Back in high school I didn’t join any clubs. “Wasting” my lunch time or time after school seemed extremely unappealing, even when the alternative was me going home and just hanging out in my room. I kept my involvement with my school at an absolute minimum. Partially because I hated the school, and partially because I just didn’t care.
The immediate connection I felt to Hotarou was at first only on a superficial level. Like how in episode two, he was awoken by a phone call at 10:30. He probably would have slept in for much longer, and he definitely didn’t have any plans for the day. That’s basically a description of every weekend of my life right there.

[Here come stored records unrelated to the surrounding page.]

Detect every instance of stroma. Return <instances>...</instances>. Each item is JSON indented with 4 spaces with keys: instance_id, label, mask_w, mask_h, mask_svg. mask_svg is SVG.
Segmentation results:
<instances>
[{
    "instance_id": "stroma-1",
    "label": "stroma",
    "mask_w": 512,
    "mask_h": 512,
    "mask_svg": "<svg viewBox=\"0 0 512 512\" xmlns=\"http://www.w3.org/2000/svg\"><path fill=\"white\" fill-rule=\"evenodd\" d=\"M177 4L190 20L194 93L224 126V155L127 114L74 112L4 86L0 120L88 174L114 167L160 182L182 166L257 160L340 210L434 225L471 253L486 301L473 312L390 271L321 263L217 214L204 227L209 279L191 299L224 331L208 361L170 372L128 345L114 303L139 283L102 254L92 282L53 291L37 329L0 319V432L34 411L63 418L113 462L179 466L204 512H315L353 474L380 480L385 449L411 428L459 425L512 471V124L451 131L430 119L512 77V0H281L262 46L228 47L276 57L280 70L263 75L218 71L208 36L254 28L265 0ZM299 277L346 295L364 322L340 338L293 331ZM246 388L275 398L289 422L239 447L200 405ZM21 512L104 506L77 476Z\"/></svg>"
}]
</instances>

Besides the small parallels I noticed between myself and Hotarou, there was one moment that really struck a chord with me. This was in episode two when he was telling himself how he couldn’t ever be part of a group of people who are talking and smiling to one another. To him, it was a completely different experience than what everyone else was having while socializing. This was one of the few moments I’ve had when watching an anime where I felt I had a deep understanding with a character.
I don’t have that much difficulty talking to people. I’ve never been too much of a shy person. My problem lies with my inability of having a natural conversation with other people. I can be with a group of people, but just like Hotarou I still feel like I’m simply watching a bunch of people talk, and not truly being part of that conversation.
Recently, since several people suggested it to me, I tried walking into the anime club at my college. I ended up talking with them for a good thirty minutes, but it wasn’t a pleasant experience for me. Everyone else was talking and having a good time, while even though I was able to say a few things, I felt I was simply filling in the appropriate social cues to the conversation. I felt like an observer more than anything.
Hotarou lives in a world without colour. He feels that being himself around those who are lively is something simply too incompatible to happen. In that one scene, we are first shown how Hatarou is actually standing right beside three people, but in his own mind he sees himself far away from them. Him being present at all wouldn’t have had an effect on the conversion. In this moment, he feels different from everyone else.
It’s evident that Hotarou wants to be able to be part of it all. He wants to be able to talk to Eru and laugh with friends. He clearly has a crush on her, and probably feels envious of Satoshi’s ability to talk easily to her. Draggle actually gave some tragic insight about that. I feel like Hotarou is only able to watch as someone goes out and does something he wishes he could.
Though, it really isn’t just about learning to talk more. It’s a mindset that Hotarou is stuck in, and somehow needs to get out of. I never expected myself to connect with a character so early on in an anime, and because of that, I already have a strong interest in knowing how they plan to develop his character. The series is going to run for 21 episodes, so that should be more than enough time to give us something good.